On some level, admittedly, I think I find it sickens me, but maybe this is only because it is a measure of poor citizenship on their part. We all have a duty to God as we do to ourselves, and between those two comes country. These lines were instilled in me in Scouting at an early age, and when I see contradictions in them I am easy to upset. I think that most of it stems from the fact that I am not a fit man, and obesity prevented me from joining up with the military. Service on a jury, then, is one of very few ways that I, as a citizen, can give back to the country that I love. People are so selfish when they try to make a country that only serves themselves; Democracy is a higher power that also deserves its homage and our own humility. That is how and why I serve.
Code by Night
The middle of my story always seems to be unique, but its beginning and its end are always the same. I am in my cubicle at work, papers full of little notes and anecdotes strewn about my desk, but my focus is instead upon the computer screen. A window is open in Roundtable containing several lines of code and I am tasked with tracking down the bug that haunts my reality. My problem is never syntax at this point in my career, as all my semicolons and periods are where they need to be. The plague is in the logic and what it's meant to do versus what it's actually doing.

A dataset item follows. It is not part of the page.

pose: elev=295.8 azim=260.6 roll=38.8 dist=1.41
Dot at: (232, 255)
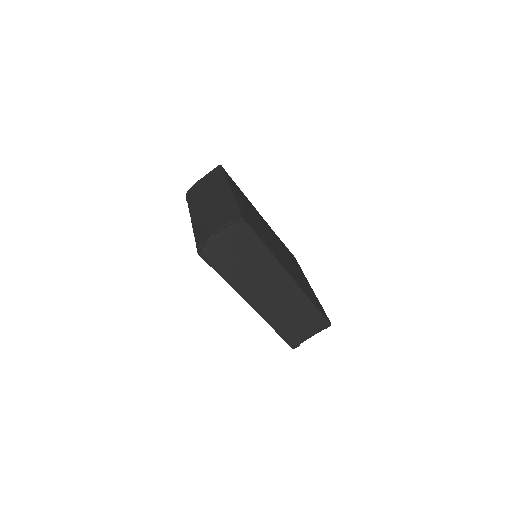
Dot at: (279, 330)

I always come close, and sometimes figure out the answer, but then I think it doesn't matter. "This isn't the real code," I think, "you've been dreaming all this time." When that realization hits it always wakes me up.
My Prose Says To Rhyme
The first time I attended a poetry slam the hosts slammed rhyming. As if the one thing that I prided myself in doing was diminutive! Lines of perfect syllables with every tail a rhyme seem too orderly and rhythmic and get stuck in a rut after several stanzas. Often rhyme in people's minds elicits Seuss and children's kinds, but they forget that Silverstein, though given first through children's shelves, also had some more mature works (I recall one about rolling joints I heard, but that might have been prose so never mind). Rhymes also place you in the realms of Frost and Poe and others who definitely are more mature, however, so I wonder where this comes from. In the end I am an orderly person and while I can live amidst the chaos I prefer my rules.